If a union exists in a plant, the democratic challenger must file a petition with the labor board seeking an election to determine which union in fact represents a majority of the workers. Since the labor board is almost always strongly biased against the independent union, this usually results in interminable delays. And if and when an election is finally held, it will be by voice vote rather than secret ballot. Thus, workers will have to present their credentials to a representative of the labor board who will be flanked by multiple representatives of the employer and official union (and often union goons) and a limited number of representatives of the independent union. (The elections are generally held within the plants so the employer has the right to permit entry to the thugs and exclude all but a few representatives from the independent union). Finally, even if the independent union should win the election, the original contract remains in place until its expiration, locking the workers into an agreement based on what are generally the minimum requirements mandated by the federal Labor Law.

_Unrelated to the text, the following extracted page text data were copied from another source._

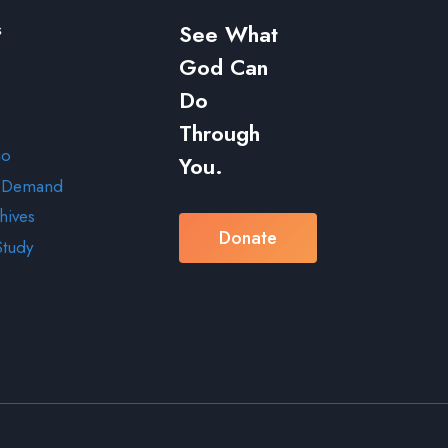
s
See What
God Can
Do
Through
io
You.
 Demand
hives
Donate
Study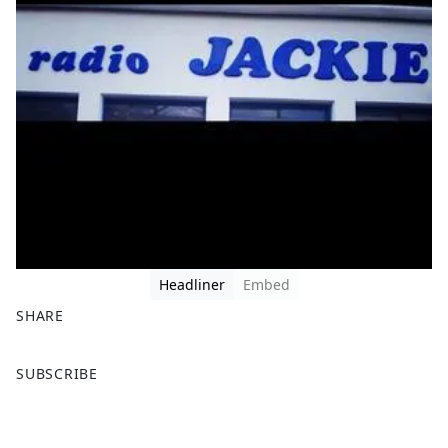
Headliner
Embed
SHARE
F
X
SUBSCRIBE
a
c
e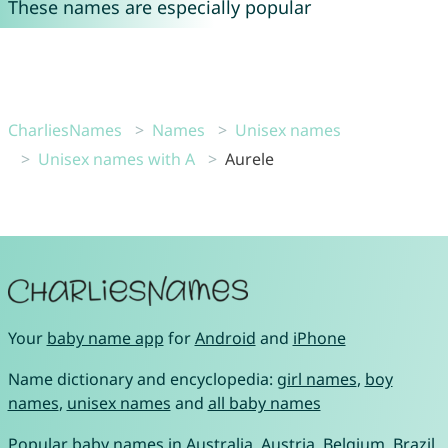
These names are especially popular
CharliesNames
Names
Unisex names
Unisex names with A
Aurele
Your
baby name app
for
Android
and
iPhone
Name dictionary and encyclopedia:
girl names
,
boy
names
,
unisex names
and
all baby names
Popular baby names in
Australia
,
Austria
,
Belgium
,
Brazil
,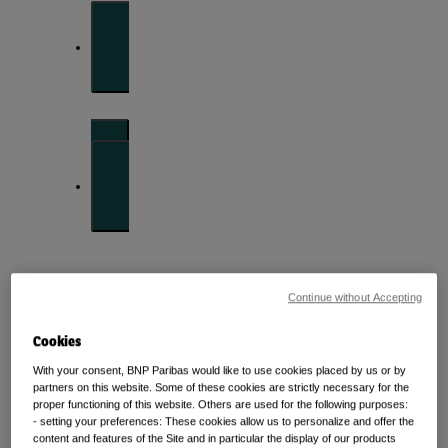
Front of mind
Issues currently moving the markets
Portfolio
perspectives
Continue without Accepting
Investment strategies and asset allocation
Cookies
With your consent, BNP Paribas would like to use cookies placed by us or by
Forward thinking
partners on this website. Some of these cookies are strictly necessary for the
proper functioning of this website. Others are used for the following purposes:
- setting your preferences: These cookies allow us to personalize and offer the
content and features of the Site and in particular the display of our products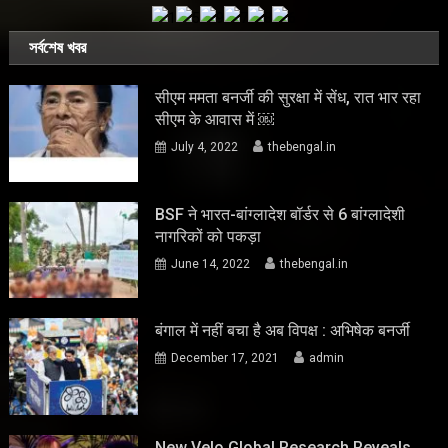
সর্বশেষ খবর
सीएम ममता बनर्जी की सुरक्षा में सेंध, रात भार रहा
सीएम के आवास में ￼
July 4, 2022
thebengal.in
BSF ने भारत-बांग्लादेश बॉर्डर से 6 बांग्लादेशी
नागरिकों को पकड़ा
June 14, 2022
thebengal.in
बंगाल में नहीं बचा है अब विपक्ष : अभिषेक बनर्जी
December 17, 2021
admin
New Velo Global Research Reveals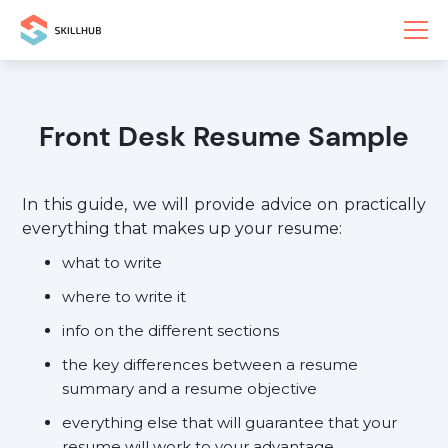
Front Desk Resume Sample
In this guide, we will provide advice on practically
everything that makes up your resume:
what to write
where to write it
info on the different sections
the key differences between a resume
summary and a resume objective
everything else that will guarantee that your
resume will work to your advantage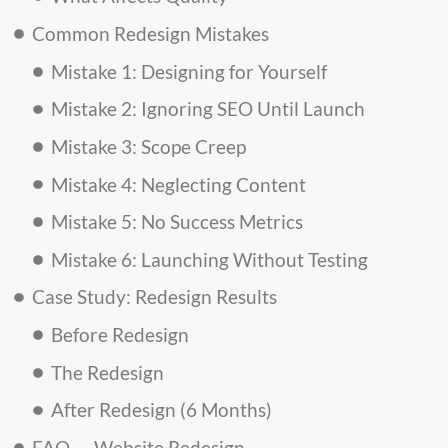
Common Redesign Mistakes
Mistake 1: Designing for Yourself
Mistake 2: Ignoring SEO Until Launch
Mistake 3: Scope Creep
Mistake 4: Neglecting Content
Mistake 5: No Success Metrics
Mistake 6: Launching Without Testing
Case Study: Redesign Results
Before Redesign
The Redesign
After Redesign (6 Months)
FAQ — Website Redesign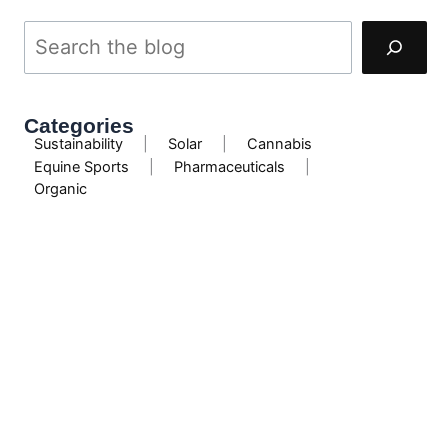
Categories
Sustainability
|
Solar
|
Cannabis
Equine Sports
|
Pharmaceuticals
|
Organic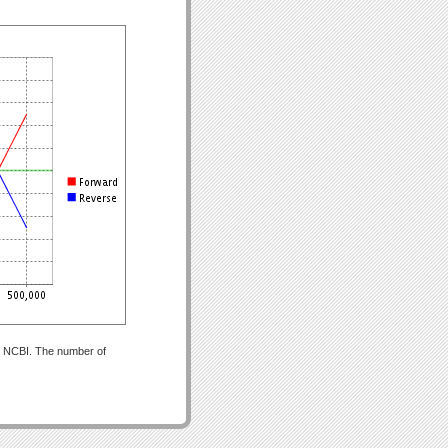
om NCBI. The number of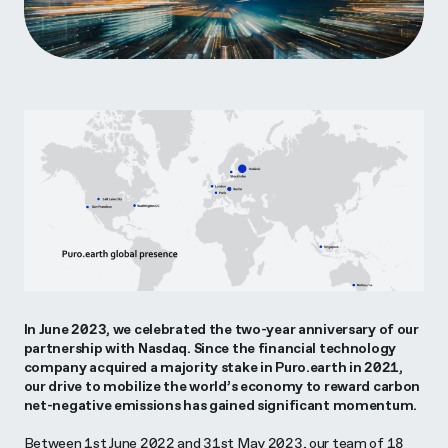
In June 2023, we celebrated the two-year anniversary of our
partnership with Nasdaq. Since the financial technology
company acquired a majority stake in Puro.earth in 2021,
our drive to mobilize the world’s economy to reward carbon
net-negative emissions has gained significant momentum.
Between 1st June 2022 and 31st May 2023, our team of 18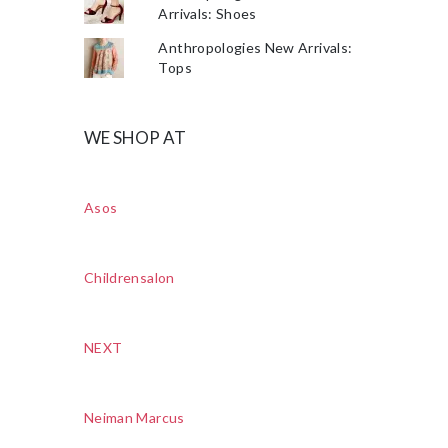
Arrivals: Shoes
Anthropologies New Arrivals:
Tops
WE SHOP AT
Asos
Childrensalon
NEXT
Neiman Marcus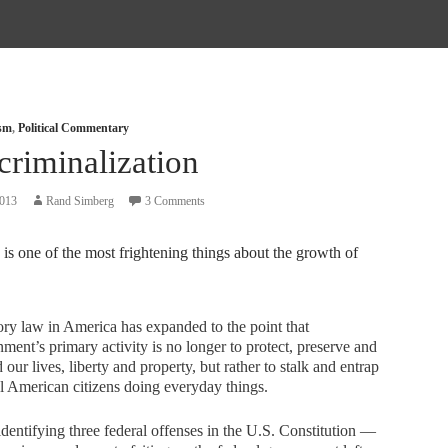
ism
,
Political Commentary
criminalization
2013
Rand Simberg
3 Comments
is one of the most frightening things about the growth of
ory law in America has expanded to the point that
ment’s primary activity is no longer to protect, preserve and
 our lives, liberty and property, but rather to stalk and entrap
 American citizens doing everyday things.
identifying three federal offenses in the U.S. Constitution —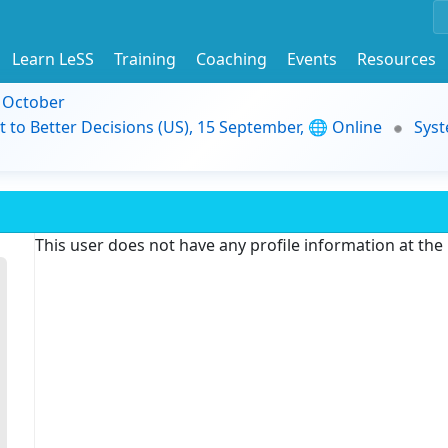
Learn LeSS
Training
Coaching
Events
Resources
9 October
t to Better Decisions (US), 15 September, 🌐 Online
Syst
This user does not have any profile information at th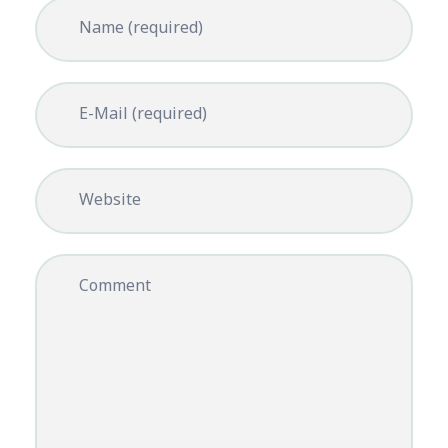
Name (required)
E-Mail (required)
Website
Comment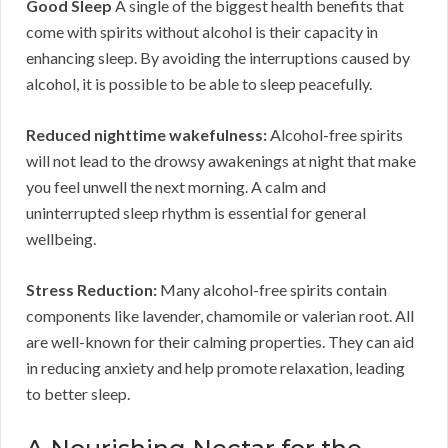
Good Sleep
A single of the biggest health benefits that
come with spirits without alcohol is their capacity in
enhancing sleep. By avoiding the interruptions caused by
alcohol, it is possible to be able to sleep peacefully.
Reduced nighttime wakefulness:
Alcohol-free spirits
will not lead to the drowsy awakenings at night that make
you feel unwell the next morning. A calm and
uninterrupted sleep rhythm is essential for general
wellbeing.
Stress Reduction:
Many alcohol-free spirits contain
components like lavender, chamomile or valerian root. All
are well-known for their calming properties. They can aid
in reducing anxiety and help promote relaxation, leading
to better sleep.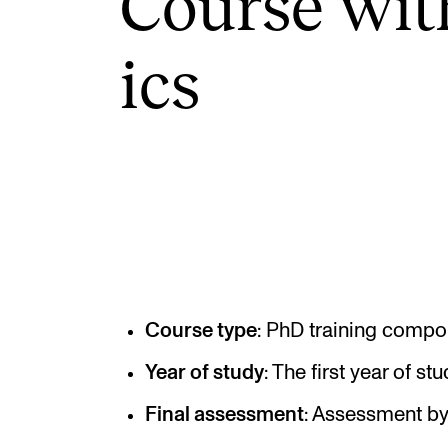
Course wit
ics
INTERNATIONAL
Collaboration
Networks
International Activities
IN.TUNE
Course type
: PhD training compo
Year of study
: The first year of s
Final assessment
: Assessment by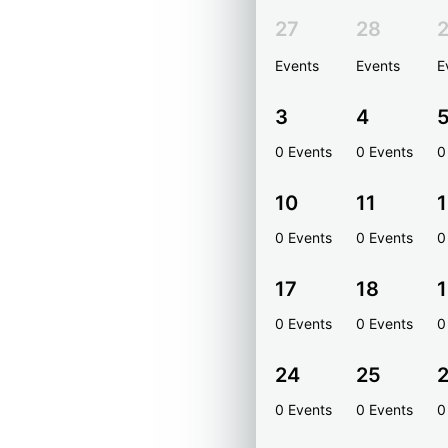
27
28
Events
Events
E
3
4
0 Events
0 Events
0
10
11
1
0 Events
0 Events
0
17
18
0 Events
0 Events
0
24
25
0 Events
0 Events
0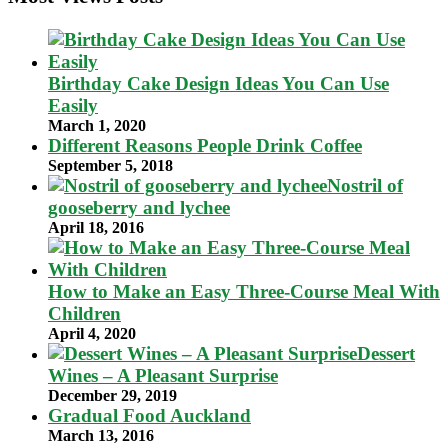
Birthday Cake Design Ideas You Can Use
Easily
March 1, 2020
Different Reasons People Drink Coffee
September 5, 2018
Nostril of
gooseberry and lychee
April 18, 2016
How to Make an Easy Three-Course Meal With
Children
April 4, 2020
Dessert
Wines – A Pleasant Surprise
December 29, 2019
Gradual Food Auckland
March 13, 2016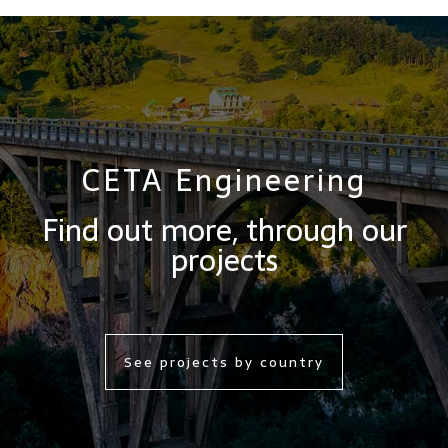
CETA Engineering
Find out more, through our
projects
See projects by country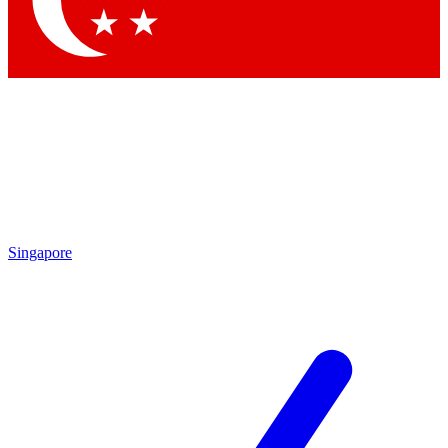
Contact me with news and offers from other Future brands
By submitting your information you agree to the
Terms & Conditions
and
Privacy Policy
and are aged 16 or over.
Singapore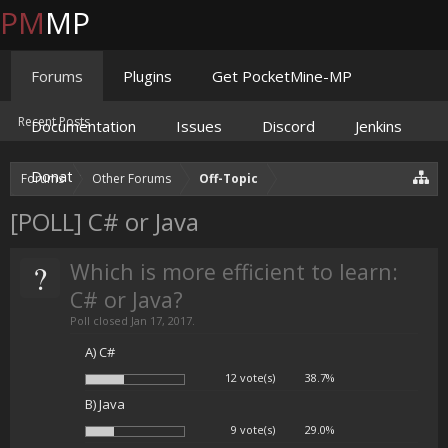
PM
MP
Forums
Plugins
Get PocketMine-MP
Recent Posts
Documentation
Issues
Discord
Jenkins
Donate
Forums
Other Forums
Off-Topic
[POLL] C# or Java
?
Which is more efficient to learn:
C# or Java?
Poll closed Jan 17, 2017.
A) C#
12 vote(s)
38.7%
B) Java
9 vote(s)
29.0%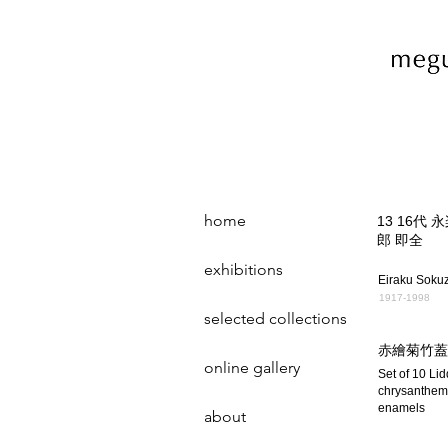
home
13 16代 
郎 即全
exhibitions
Eiraku Soku
1917-1998
selected collections
赤繪菊竹蓋
online gallery
Set of 10 Li
chrysanthem
enamels
about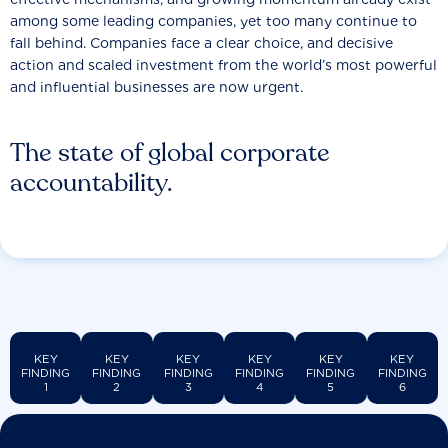
among some leading companies, yet too many continue to
fall behind. Companies face a clear choice, and decisive
action and scaled investment from the world’s most powerful
and influential businesses are now urgent.
The state of global corporate
accountability.
KEY
KEY
KEY
KEY
KEY
KEY
FINDING
FINDING
FINDING
FINDING
FINDING
FINDING
1
2
3
4
5
6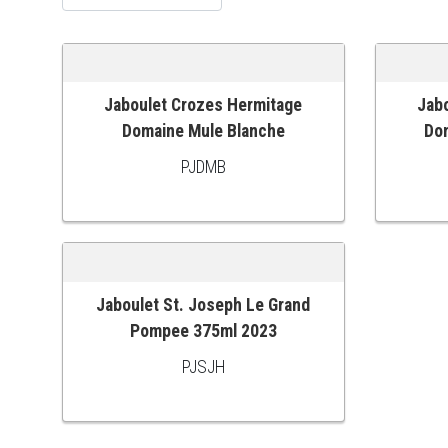
Jaboulet Crozes Hermitage
Jab
ADD TO CART
ADD TO
Domaine Mule Blanche
Do
PJDMB
Jaboulet St. Joseph Le Grand
ADD TO CART
Pompee 375ml 2023
PJSJH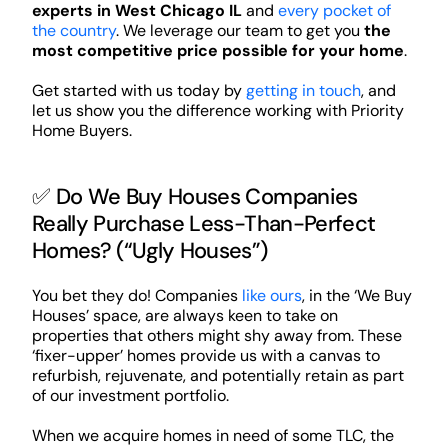
experts in West Chicago IL
and
every pocket of
the country
. We leverage our team to get you
the
most competitive price possible for your home
.
Get started with us today by
getting in touch
, and
let us show you the difference working with Priority
Home Buyers.
✅ Do We Buy Houses Companies
Really Purchase Less-Than-Perfect
Homes? (“Ugly Houses”)
You bet they do! Companies
like ours
, in the ‘We Buy
Houses’ space, are always keen to take on
properties that others might shy away from. These
‘fixer-upper’ homes provide us with a canvas to
refurbish, rejuvenate, and potentially retain as part
of our investment portfolio.
When we acquire homes in need of some TLC, the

Information on unions and contracts kept secret
Another practice that serves as a major obstacle to independent union organizing is the failure to make registries of unions and contracts available to the public. When a union files a representation petition, it is required to follow one of the two legal paths outlined above, depending on whether a union exists in the work place or not. Where a union exists, the petition must contain its correct name, legal address, etc. A petition will be dismissed if the union has either chosen the wrong process (e.g. it thought there was no union when one had been certified) or where information such as the name and address of the incumbent union is inaccurate.
The danger is obvious: if the workers are unaware of the existence of a protection contract, they may file the wrong type of petition, it will be dismissed, and they will be exposed to discharge directly by the employer or at the behest of the union pursuant to the exclusion clause. The Alice in Wonderland character of these proceedings is illustrated by very real cases where the labor board dismisses a representation petitions because the name or address of the incumbent union which is being challenged is incorrect, when it is the government (and not the independent union which has filed the petition) which has exclusive access to the correct information through registries of unions and contracts which are not available to the public!
It also should also be noted that the Juntas typically declare strikes to be inexistente or non-existent, meaning that striking workers lose legal protections. Consequently, despite many labor protests and work stoppages, the number of legal strikes in Mexico has become negligible.
Finally, the system of corruption within the official unions is nurtured by the concentration of power in the position of general secretary, and the lack of transparency in union affairs and finances.